A lack of sleep changes hormone levels and thus influences weight gain. A shortage of sleep has been linked to higher levels of insulin –- a condition known as insulin resistance, or “pre-diabetes”. Since excess insulin promotes fat storage, extra insulin makes weight loss more difficult. Lack of sleep and weight gain are directly related.
Lack of Sleep and Weight Gain
When people low on sleep find their energy dropping, many turn to food for a pickup. The short-term rise in blood sugar gives a more energetic feeling, but often the extra calories are unneeded and stored as body fat.
Furthermore, the most appealing foods when we feel low on energy are often sweets or refined carbohydrates with low nutrient density, like cookies. Since sleep deprivation promotes insulin resistance, overconsuming these types of carbohydrates worsens the problem.

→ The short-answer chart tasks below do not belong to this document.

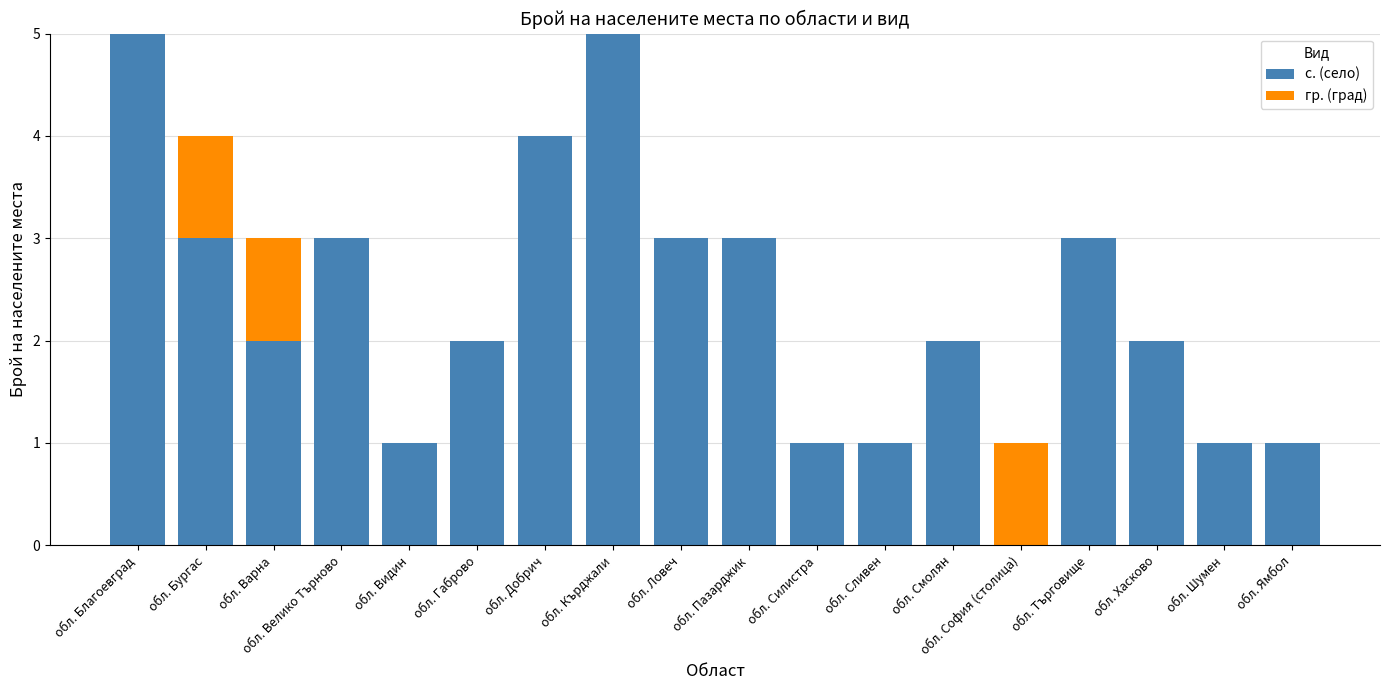

The value of с. (село) at обл. Шумен is 1. True or false?

True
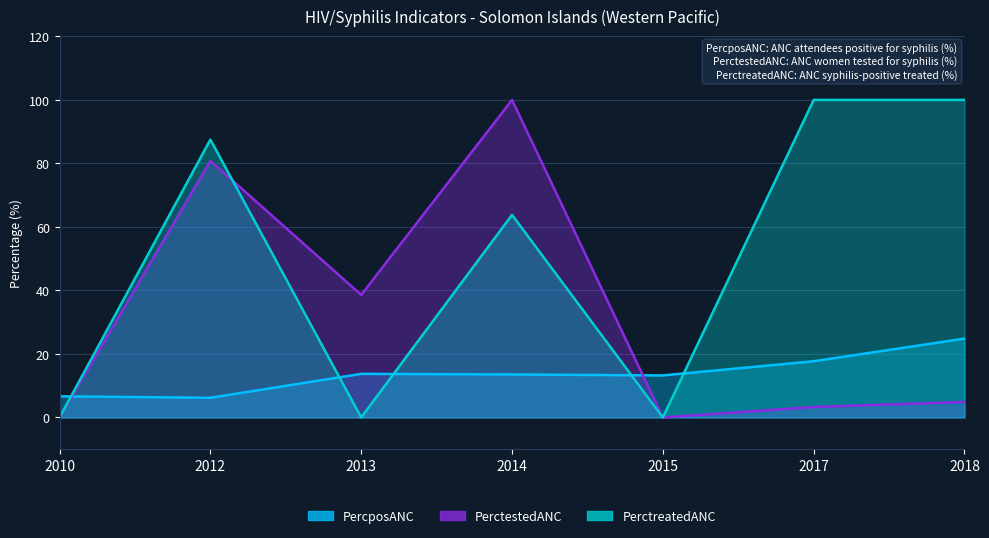

What is the difference between the maximum and minimum values in the PercposANC series?

18.6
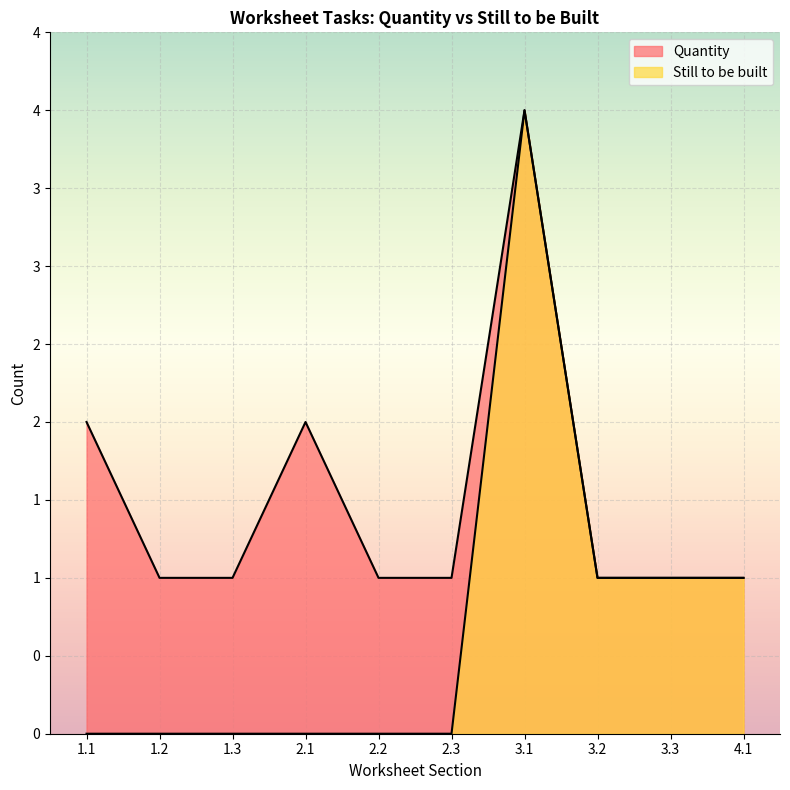

Which series has the largest range (max minus min)?

Still to be built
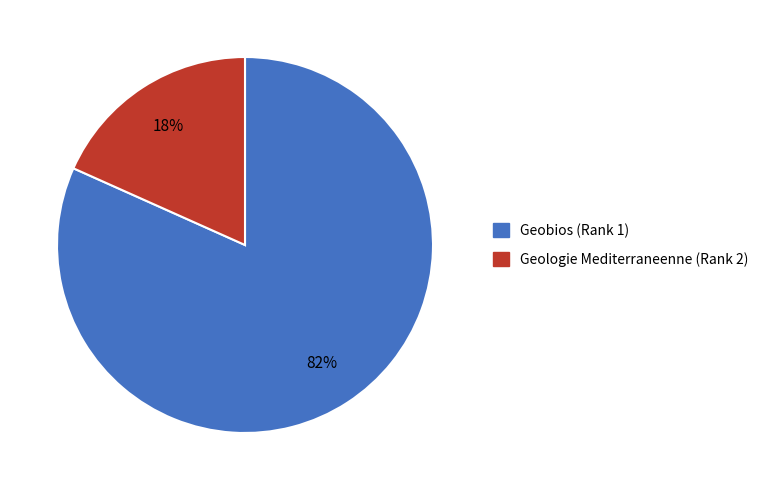

Combined, do Geologie Mediterraneenne (Rank 2) and Geobios (Rank 1) account for over 50%?

Yes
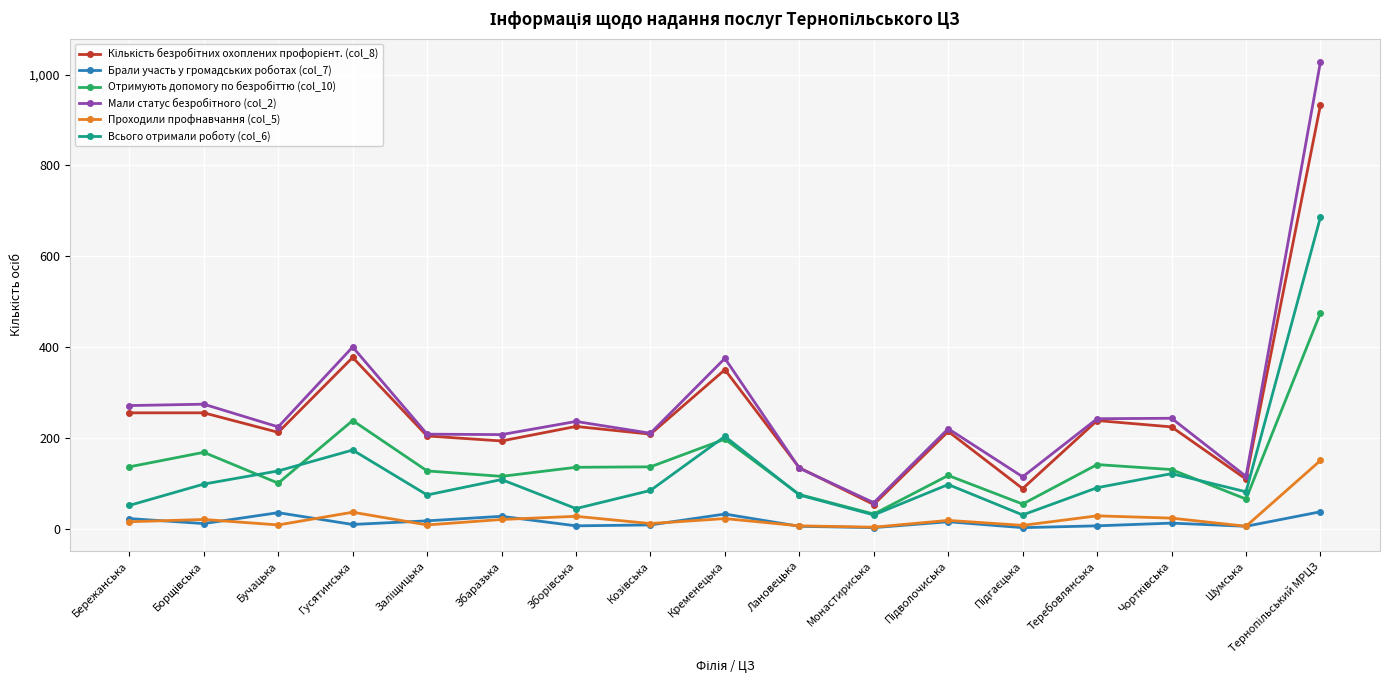

What is the maximum value shown in the chart?

1028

Tired people may burn fewer calories, too, because they move around less and are often too fatigued to exercise. Or if they do manage to exercise, they work out less intensely than usual.
Research on Sleep and Weight Gain
In a Japanese study of six- and seven-year-olds, children who slept nine to 10 hours a night were compared to those who slept only eight to nine hours – just one hour difference. The latter group was almost twice as likely to be overweight. Children sleeping less than eight hours a night were almost three times as likely to be overweight.
The University of Chicago Medical Center reported in The Lancet that cutting back from the standard eight down to four hours of sleep each night produced striking changes in glucose tolerance and endocrine function – changes that resembled the effects of advanced age or the early stages of diabetes – after less than one week!
“We found that the metabolic and endocrine changes resulting from a significant sleep debt mimic many of the hallmarks of aging,” said Eve Van Cauter, PhD, professor of medicine at the University of Chicago and director of the study. “We suspect that chronic sleep loss may not only hasten the onset but could also increase the severity of age-related ailments such as diabetes, hypertension, obesity and memory loss.”
Recent studies in humans have shown that the levels of hormones that regulate appetite are profoundly influenced by sleep duration. Sleep loss is associated with an excessive increase in appetite. This is because the regulation of leptin, a hormone released by the fat cells that signals satiety to the brain and thus suppresses appetite, is markedly dependent on sleep duration.
In conclusion, the research shows that lack of adequate sleep increases appetite, decreases activity, increases insulin resistance, and increases the release of stress hormones. This combination of factors promotes fat storage and makes it difficult to lose weight.